5 strategies for Philly-area employers to offer competitive and affordable health-care benefits
Ask anyone who’s trying to choose the right health-care program for their family, and they’ll tell you it’s complicated.
If you run a small business, brace yourself: The cost of providing health-care benefits to your employees is about to go up … again.
The average cost of employer-sponsored health-care coverage in the U.S. is expected to increase 9%, surpassing $16,000 per employee, in 2025, according to information collected by health-care consulting firm AON. That’s after employer health-care costs have already increased more than 50% since 2017, according to the Business Group on Health, a trade association that recently reported that further increases are “expected to persist.”
Some large employers say that they’re absorbing these cost increases rather than passing them down to their employees. But for small businesses, that strategy isn’t always affordable. So what can a small employer do to offer competitive health benefits at an affordable cost?
Here are five strategies to consider.
1. Multiple plans
For starters, it’s important to offer choice. Rather than offer one single plan that may provide benefits that workers are never using, employers of all sizes can offer various plans with different levels of coverage and deductibles so that employees can decide what best suits them.

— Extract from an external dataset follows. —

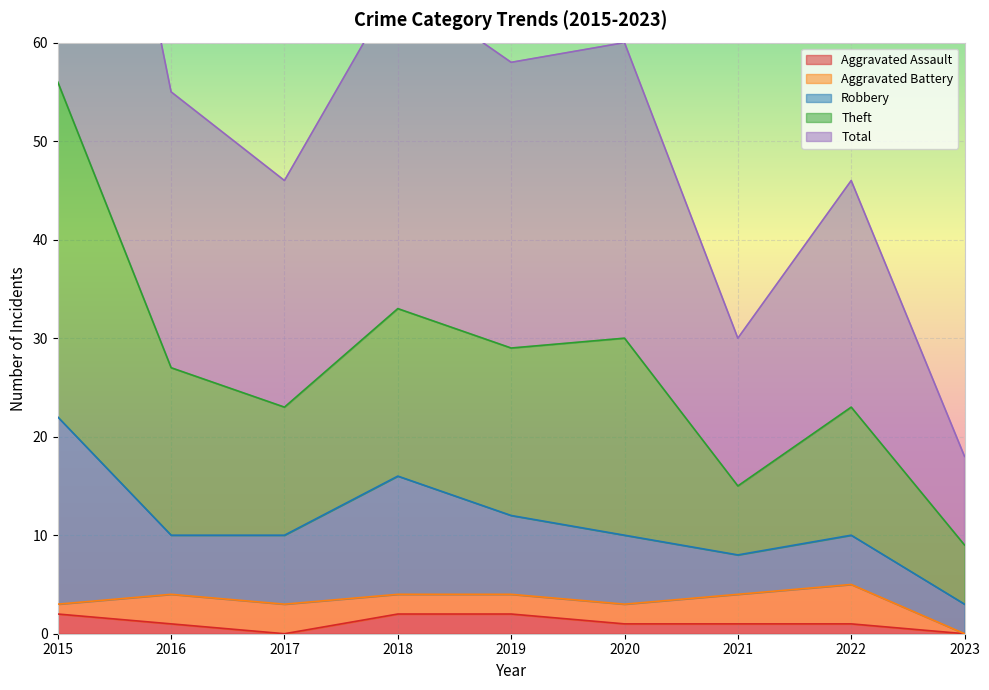

The value of Aggravated Assault at 2019 is 2. True or false?

True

This minimizes the cost to both parties.
“We’re definitely seeing more employers offer choice,” said Gregory Grimm, a vice president at employee benefits consulting firm Exude Inc., which is based in Center City. “We have clients that may have 30 or 40 employees who offer three or four different plans.”
Grimm says that many of his clients who do this establish a fixed dollar amount that they’ll contribute to an employee’s health care and then leave it up to that employee to choose their plan.
“Offering this choice helps alleviate some of the cost burden on the employer and says to the employee that we want to help, but we don’t want to be the ones making decisions about your health-care coverage,” Grimm said.
2. Health savings accounts (HSAs)
Health savings accounts are inexpensive to set up and relatively easy to administer. Once in place, an employee can contribute up to $4,150 for themselves or $8,300 for their family annually (employees who are 55 or older can contribute an additional $1,000 as a catch-up contribution). Employers can also contribute. Those funds can then be used for costs that are not fully covered by their health-care plan such as dental, eyeglasses, hearing aids, and certain medications. Any unused amounts roll over and can be invested.
Wendy Whitmoyer, who manages employee benefits at Carpenter Technology in Philadelphia, said that her company has been offering HSA accounts for years. They’ve been more popular with employees than flexible spending accounts (FSAs), which allow employees to put away money for health-care expenses but don’t roll over unused funds to the next year.
“With an HSA, you don’t have to worry about losing unused funds and you can invest what you save,” she said. “It’s like a 401(K) for their health care.”
3. Health reimbursement arrangements (HRAs)
Health reimbursement arrangements can oftentimes be established in addition to — or in lieu of — your existing health plans. Under this arrangement, employers contribute pretax funds into an account, and the employee uses that money to get their own insurance, be it on a health-care exchange or through a health-care broker. Like an HSA, unused funds in many cases can roll over and be invested.
“Depending on the company and the situation, we oftentimes find HRAs to be the most cost-conscious remedy,” said Rob DeNinno, a principal at Precision Benefits Group in Philadelphia. “Employers can be more in control of the health-care dollars they fund and get a tax deduction too. With the right fit, both employees and employers can save a significant amount of premium expenses.”
4. Captive insurance programs
Self-insurance has primarily been an option for big corporations with deep pockets. But over the past few years, a number of captive insurance companies have emerged that bring together hundreds — even thousands — of smaller firms under one umbrella. The firms pool their resources and employee medical histories into one entity to spread the risk of loss.
Corey Stevens led the initiative to join a captive insurance program in 2023 at Compas, headquartered in Cherry Hill. Stevens, vice president of people operations at Compas’ sister company, CMI Media Group, said the impact has been significant.
“There are additional administrative and compliance responsibilities under the program, but after we got past that piece, it ended up being a very smart decision,” said Stevens.
Stevens says his captive insurance program is a conglomerate of different small businesses that come together with a similar interest around keeping benefits costs down, getting more competitive rates, and “spreading the costs of premiums.” It also provides them with more insights into their health-care expenditures.
“Although there’s more administrative work to manage the claims, we’re now able to see more about what expenses we’re incurring, which helps us make decisions around future benefits to determine which is most helpful and which benefits are being used,” he said. “That information alone has been a great help. We’re in our second year and so far it’s working out for us.”
5. Education
Ask anyone who’s trying to choose the right health-care program for their family, and they’ll tell you it’s complicated. That’s why smart employers invest the resources to provide training and education to help their employees make the best (and most affordable) decisions possible.
“We devote a significant amount of time to help our employees understand how our different plans work, how the high deductibles of certain health plan would affect them,” said Whitmoyer. “By doing this we can help them choose the right health-care option, which oftentimes saves them — and us — money.”